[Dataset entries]

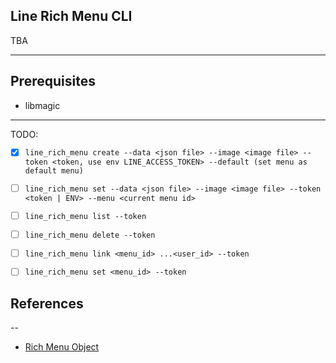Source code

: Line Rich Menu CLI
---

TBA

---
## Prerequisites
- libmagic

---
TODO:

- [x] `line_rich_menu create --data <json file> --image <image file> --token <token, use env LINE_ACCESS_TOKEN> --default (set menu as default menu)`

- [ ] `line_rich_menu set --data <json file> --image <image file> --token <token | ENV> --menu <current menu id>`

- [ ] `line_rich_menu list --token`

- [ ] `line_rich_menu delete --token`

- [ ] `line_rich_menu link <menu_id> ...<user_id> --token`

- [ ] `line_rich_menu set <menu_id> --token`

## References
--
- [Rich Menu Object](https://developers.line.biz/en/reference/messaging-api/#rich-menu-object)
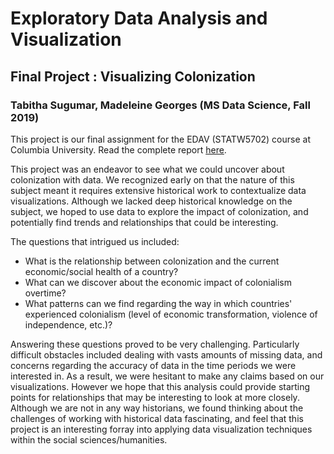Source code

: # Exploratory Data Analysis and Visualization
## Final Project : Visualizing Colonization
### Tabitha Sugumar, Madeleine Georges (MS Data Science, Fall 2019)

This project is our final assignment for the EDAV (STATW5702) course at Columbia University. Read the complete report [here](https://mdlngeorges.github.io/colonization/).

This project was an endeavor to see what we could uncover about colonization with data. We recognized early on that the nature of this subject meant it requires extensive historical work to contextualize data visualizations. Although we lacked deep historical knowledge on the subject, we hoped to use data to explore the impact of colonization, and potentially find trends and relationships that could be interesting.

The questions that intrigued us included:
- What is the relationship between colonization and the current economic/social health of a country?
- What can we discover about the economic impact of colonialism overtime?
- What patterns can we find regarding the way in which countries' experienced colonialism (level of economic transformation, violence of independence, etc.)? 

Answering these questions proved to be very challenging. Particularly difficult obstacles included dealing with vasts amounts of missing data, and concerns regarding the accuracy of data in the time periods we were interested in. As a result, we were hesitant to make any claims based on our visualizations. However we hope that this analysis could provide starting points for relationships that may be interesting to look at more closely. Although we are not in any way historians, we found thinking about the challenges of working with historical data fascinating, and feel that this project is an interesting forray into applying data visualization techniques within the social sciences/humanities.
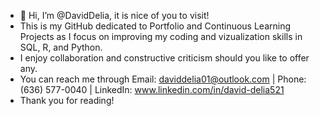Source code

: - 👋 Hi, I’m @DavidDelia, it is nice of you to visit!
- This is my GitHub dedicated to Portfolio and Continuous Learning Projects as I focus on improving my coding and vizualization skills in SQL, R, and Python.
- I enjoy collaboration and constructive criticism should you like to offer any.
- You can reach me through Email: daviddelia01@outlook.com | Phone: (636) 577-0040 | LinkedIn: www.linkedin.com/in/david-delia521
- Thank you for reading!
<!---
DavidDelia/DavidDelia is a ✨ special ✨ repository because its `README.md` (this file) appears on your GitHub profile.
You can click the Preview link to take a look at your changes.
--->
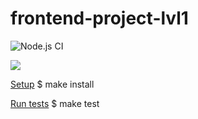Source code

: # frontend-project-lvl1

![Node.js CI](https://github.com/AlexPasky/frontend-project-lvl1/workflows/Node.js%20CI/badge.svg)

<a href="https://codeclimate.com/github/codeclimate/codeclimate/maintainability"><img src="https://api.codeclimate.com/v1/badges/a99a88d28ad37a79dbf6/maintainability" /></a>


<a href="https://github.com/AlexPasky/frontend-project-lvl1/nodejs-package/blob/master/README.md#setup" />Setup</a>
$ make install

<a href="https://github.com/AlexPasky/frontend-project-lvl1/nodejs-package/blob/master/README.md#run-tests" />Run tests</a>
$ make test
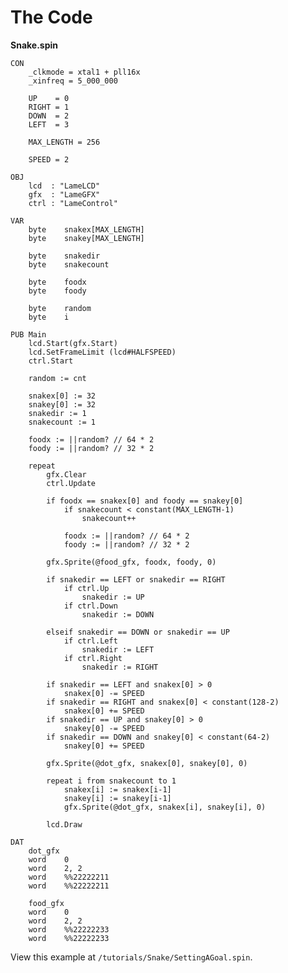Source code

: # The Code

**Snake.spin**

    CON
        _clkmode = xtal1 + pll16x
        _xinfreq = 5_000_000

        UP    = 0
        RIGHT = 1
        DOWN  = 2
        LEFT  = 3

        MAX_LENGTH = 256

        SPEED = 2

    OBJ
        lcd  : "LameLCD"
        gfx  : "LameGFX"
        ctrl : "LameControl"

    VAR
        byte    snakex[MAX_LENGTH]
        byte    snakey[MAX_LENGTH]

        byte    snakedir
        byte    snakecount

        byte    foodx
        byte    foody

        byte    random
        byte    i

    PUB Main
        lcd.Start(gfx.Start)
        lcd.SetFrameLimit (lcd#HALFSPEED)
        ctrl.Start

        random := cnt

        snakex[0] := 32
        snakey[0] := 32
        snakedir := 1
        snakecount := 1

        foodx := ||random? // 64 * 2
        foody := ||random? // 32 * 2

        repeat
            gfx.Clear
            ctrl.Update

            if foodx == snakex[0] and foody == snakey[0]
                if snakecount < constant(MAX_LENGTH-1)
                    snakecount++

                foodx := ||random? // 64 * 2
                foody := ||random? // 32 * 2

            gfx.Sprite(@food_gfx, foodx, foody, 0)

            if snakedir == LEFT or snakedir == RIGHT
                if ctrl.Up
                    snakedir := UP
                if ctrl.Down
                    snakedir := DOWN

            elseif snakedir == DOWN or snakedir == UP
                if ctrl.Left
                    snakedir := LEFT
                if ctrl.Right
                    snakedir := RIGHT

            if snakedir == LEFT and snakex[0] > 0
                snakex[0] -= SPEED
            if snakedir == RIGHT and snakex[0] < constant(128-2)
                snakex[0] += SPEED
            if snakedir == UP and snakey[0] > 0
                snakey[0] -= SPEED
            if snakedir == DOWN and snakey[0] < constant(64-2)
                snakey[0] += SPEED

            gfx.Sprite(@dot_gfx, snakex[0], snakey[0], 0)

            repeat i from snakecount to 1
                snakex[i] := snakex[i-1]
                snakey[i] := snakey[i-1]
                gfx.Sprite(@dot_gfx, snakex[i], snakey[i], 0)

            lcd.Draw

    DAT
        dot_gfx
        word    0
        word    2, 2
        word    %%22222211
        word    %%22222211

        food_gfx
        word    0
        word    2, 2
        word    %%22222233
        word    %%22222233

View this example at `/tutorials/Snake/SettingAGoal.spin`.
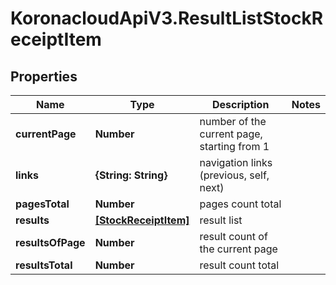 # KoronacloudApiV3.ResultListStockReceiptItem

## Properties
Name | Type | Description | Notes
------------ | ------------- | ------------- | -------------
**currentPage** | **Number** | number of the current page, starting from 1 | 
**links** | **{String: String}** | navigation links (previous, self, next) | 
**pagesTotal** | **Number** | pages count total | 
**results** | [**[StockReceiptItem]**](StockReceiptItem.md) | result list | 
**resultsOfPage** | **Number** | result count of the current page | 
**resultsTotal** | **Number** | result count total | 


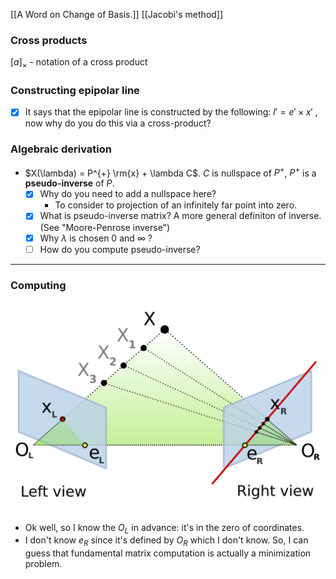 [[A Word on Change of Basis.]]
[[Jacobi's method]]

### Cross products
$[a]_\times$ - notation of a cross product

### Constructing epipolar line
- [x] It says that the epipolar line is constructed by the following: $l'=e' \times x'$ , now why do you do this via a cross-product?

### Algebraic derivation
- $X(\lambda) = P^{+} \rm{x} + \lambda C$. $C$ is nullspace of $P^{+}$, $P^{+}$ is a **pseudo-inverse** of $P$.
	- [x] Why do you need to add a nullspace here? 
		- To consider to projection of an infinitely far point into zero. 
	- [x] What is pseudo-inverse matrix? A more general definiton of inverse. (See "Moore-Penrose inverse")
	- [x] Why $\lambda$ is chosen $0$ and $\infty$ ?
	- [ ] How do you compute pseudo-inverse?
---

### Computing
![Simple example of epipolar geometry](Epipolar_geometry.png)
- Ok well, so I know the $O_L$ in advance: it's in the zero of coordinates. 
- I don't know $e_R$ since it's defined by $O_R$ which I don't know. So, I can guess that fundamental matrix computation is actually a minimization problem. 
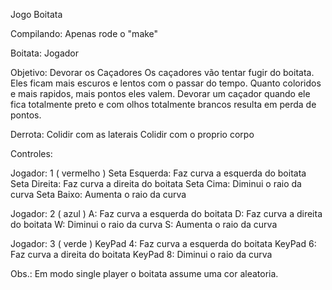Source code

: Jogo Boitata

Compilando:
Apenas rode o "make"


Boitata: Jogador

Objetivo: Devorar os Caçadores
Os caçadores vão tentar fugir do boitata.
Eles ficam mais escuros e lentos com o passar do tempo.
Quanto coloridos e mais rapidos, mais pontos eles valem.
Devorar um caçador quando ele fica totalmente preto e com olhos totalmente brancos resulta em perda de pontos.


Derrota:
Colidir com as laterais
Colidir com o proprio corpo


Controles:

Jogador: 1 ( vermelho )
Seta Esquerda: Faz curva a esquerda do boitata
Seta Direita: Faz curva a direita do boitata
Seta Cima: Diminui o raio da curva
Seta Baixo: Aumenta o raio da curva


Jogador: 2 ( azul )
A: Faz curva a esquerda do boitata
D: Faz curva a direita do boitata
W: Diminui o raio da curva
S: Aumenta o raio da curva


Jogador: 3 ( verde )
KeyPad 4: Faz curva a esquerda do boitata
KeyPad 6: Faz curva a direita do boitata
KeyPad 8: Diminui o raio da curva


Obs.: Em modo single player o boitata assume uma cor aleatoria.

* [Job item] Find every line of the records holding "mais". Answer with the count alone.

* [Finished exercise] 2